Indeed, that clears up my questions. I can see how the weight issue would be a problem. I think SweetErika's suggestion about the Liberator wedge things might be a good one.

If you are at all concerned about her not getting enough pleasure try this. If you have good hand strength, this might be something wonderful you can do for her. :)
 
TBKahuna123 said:
If you are at all concerned about her not getting enough pleasure try this. If you have good hand strength, this might be something wonderful you can do for her. :)


im not too concerned about her, but that is a very interesting read... i may have to see if i can talk her into it.. now if i can get her over her fear of an orgasm (dont ask, im not totally sure on if its true, but she has a tendancy to stop me just as its getting good)
 
Could be guilt that she's getting off and you aren't, even if she doesn't realize it.
 
Similar

I can understand how you feel. I am 27 and disabled as well. Had a couple of women after I was injured but I finally gave up cause of all the problems. I went to a urologist and he said it could be a combination of psychological, physical, and medication. So he prescribed viagra to see if it would work. And it did get me in the mood but I am so much in pain trying to hook up is last on my mind. Although sex is always on my mind. It really sux it was over a year without sex then I hooked up backed in April and have been without since again. My advice is go see a urologist. They can help. And with you already married should be easier for you. Good luck.
 
27malefurladies said:
I can understand how you feel. I am 27 and disabled as well. Had a couple of women after I was injured but I finally gave up cause of all the problems. I went to a urologist and he said it could be a combination of psychological, physical, and medication. So he prescribed viagra to see if it would work. And it did get me in the mood but I am so much in pain trying to hook up is last on my mind. Although sex is always on my mind. It really sux it was over a year without sex then I hooked up backed in April and have been without since again. My advice is go see a urologist. They can help. And with you already married should be easier for you. Good luck.

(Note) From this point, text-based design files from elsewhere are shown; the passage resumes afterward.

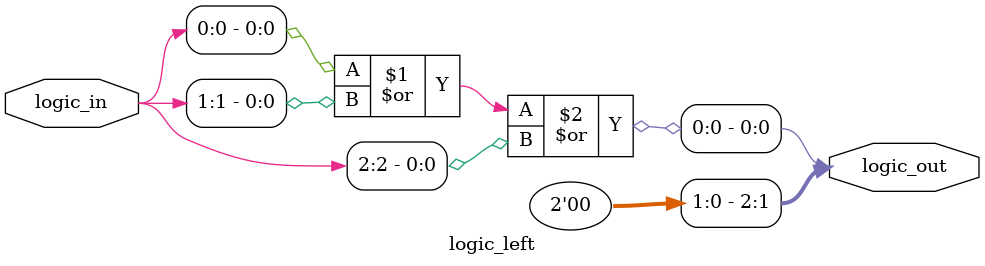
<source format=v>
module logic_left (
	input	[2:0]	logic_in,
	output	[2:0]	logic_out
	);
	
	assign logic_out [0]	= (logic_in [0] | logic_in [1] | logic_in [2]);
	assign logic_out [2:1]	= 0;
endmodule 
</source>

I may have to check into that. i have been doing some reading/research on ED meds and it may be a possability. Atleast if nothing else, it will be one less thing to have to worry about towards a great night with my wife. She still loves to drive me nutz by dressing up sexy for me. Which btw is basically anything she wears, and sometimes i dont think she realizes what she does to me...lol. sry dont mean to sound like im braggin. but i am!! atleast in my eyes my wife is sexy/beautiful. and crazy to be with me!!
 
quoll said:
This is a good thread that might give you some ideas and help.

Do you live with chronic pain?


I was just reading that thread (all 25(?) pages of it) there is some definate good info that i will look into, as well talk to my doctor about.


Thanks to everyone for all information and ideas, as well as encouragement that has been given.